FIVE centuries ago the wealth-producing power of England, man for man, was small indeed compared with what it is now. Not merely were all the great inventions and discoveries which since the Introduction of steam have revolutionized mechanical industry then undreamed of, but even agriculture was far ruder and less productive. Artificial grasses had not been discovered. The potato, the carrot, the turnip, the beet, and many other plants and vegetables which the farmer now finds most prolific, had not been introduced. The advantages which ensue from rotation of crops were unknown. Agricultural implements consisted of the spade, the sickle, the flail, the rude plow and the harrow. Cattle had not been bred to more than one-half the size they average now, and sheep did not yield half the fleece. Roads, where there were roads, were extremely bad, wheel vehicles scarce and rude, and places a hundred miles from each other were, in difficulties of transportation, practically as far apart as London and Hong Kong, or San Francisco and New York, are now.
Yet patient students of those times tell us that the condition of the English laborer was not only relatively, but absolutely better in those rude times than it is in England today, after five centuries of advance in the productive arts. They tell us that the workingman did not work so hard as he does now, and lived better; that he was exempt from the harassing dread of being forced by loss of employment to want and beggary, or of leaving a family that must apply to charity to avoid starvation. Pauperism as it prevails in the rich England of the nineteenth century was in the far poorer England of the fourteenth century absolutely unknown. Medicine was empirical and superstitious, sanitary regulations and precautions were all but unknown. There were frequently plague and occasionally famine, for, owing to the difficulties of transportation, the scarcity of one district could not "be relieved by the plenty of another.
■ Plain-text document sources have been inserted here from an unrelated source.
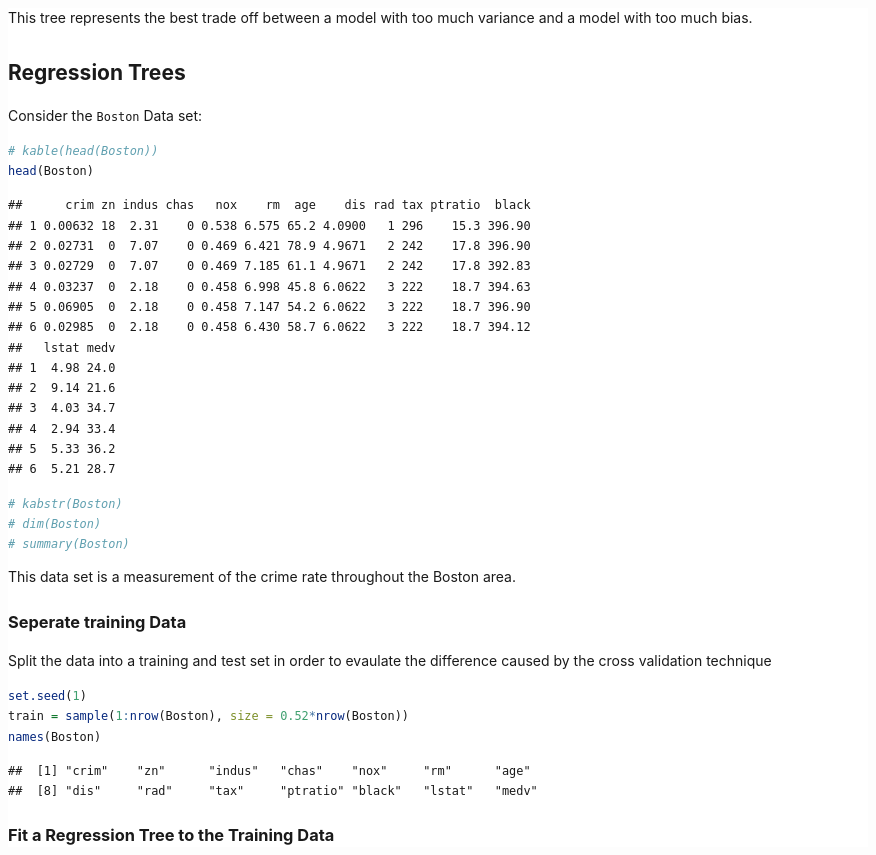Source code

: This tree represents the best trade off between a model with too much variance and a model with too much bias.

## Regression Trees

Consider the `Boston` Data set:


```r
# kable(head(Boston))
head(Boston)
```

```
##      crim zn indus chas   nox    rm  age    dis rad tax ptratio  black
## 1 0.00632 18  2.31    0 0.538 6.575 65.2 4.0900   1 296    15.3 396.90
## 2 0.02731  0  7.07    0 0.469 6.421 78.9 4.9671   2 242    17.8 396.90
## 3 0.02729  0  7.07    0 0.469 7.185 61.1 4.9671   2 242    17.8 392.83
## 4 0.03237  0  2.18    0 0.458 6.998 45.8 6.0622   3 222    18.7 394.63
## 5 0.06905  0  2.18    0 0.458 7.147 54.2 6.0622   3 222    18.7 396.90
## 6 0.02985  0  2.18    0 0.458 6.430 58.7 6.0622   3 222    18.7 394.12
##   lstat medv
## 1  4.98 24.0
## 2  9.14 21.6
## 3  4.03 34.7
## 4  2.94 33.4
## 5  5.33 36.2
## 6  5.21 28.7
```

```r
# kabstr(Boston)
# dim(Boston)
# summary(Boston)
```

This data set is a measurement of the crime rate throughout the Boston area.

### Seperate training Data
Split the data into a training and test set in order to evaulate the difference caused by the cross validation technique


```r
set.seed(1)
train = sample(1:nrow(Boston), size = 0.52*nrow(Boston))
names(Boston)
```

```
##  [1] "crim"    "zn"      "indus"   "chas"    "nox"     "rm"      "age"    
##  [8] "dis"     "rad"     "tax"     "ptratio" "black"   "lstat"   "medv"
```

### Fit a Regression Tree to the Training Data


[^rpvig]: Refer to the [rpart Vignette](http://www.milbo.org/rpart-plot/prp.pdf)
[^rpart]: [rpart.control](https://www.rdocumentation.org/packages/rpart/versions/4.1-15/topics/rpart.control) has a default list entry of `xval=10` which corresponds to the number of CV folds.
[^devstack]: [What is Deviance](https://stats.stackexchange.com/a/6610)
[^classreff]: At p. 312, Chapter 8.1.2, of ISL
But men did not as they do now, starve in the midst of abundance; and what is perhaps the most significant fact of all is that not only were women and children not worked as they are today, but the eight-hour system, which even the working classes of the United States, with all the profusion of labor-saving machinery and appliances have not yet attained, was then the common system!
— Protection or Free Trade — Chapter 22: The Real Weakness of Free Trade.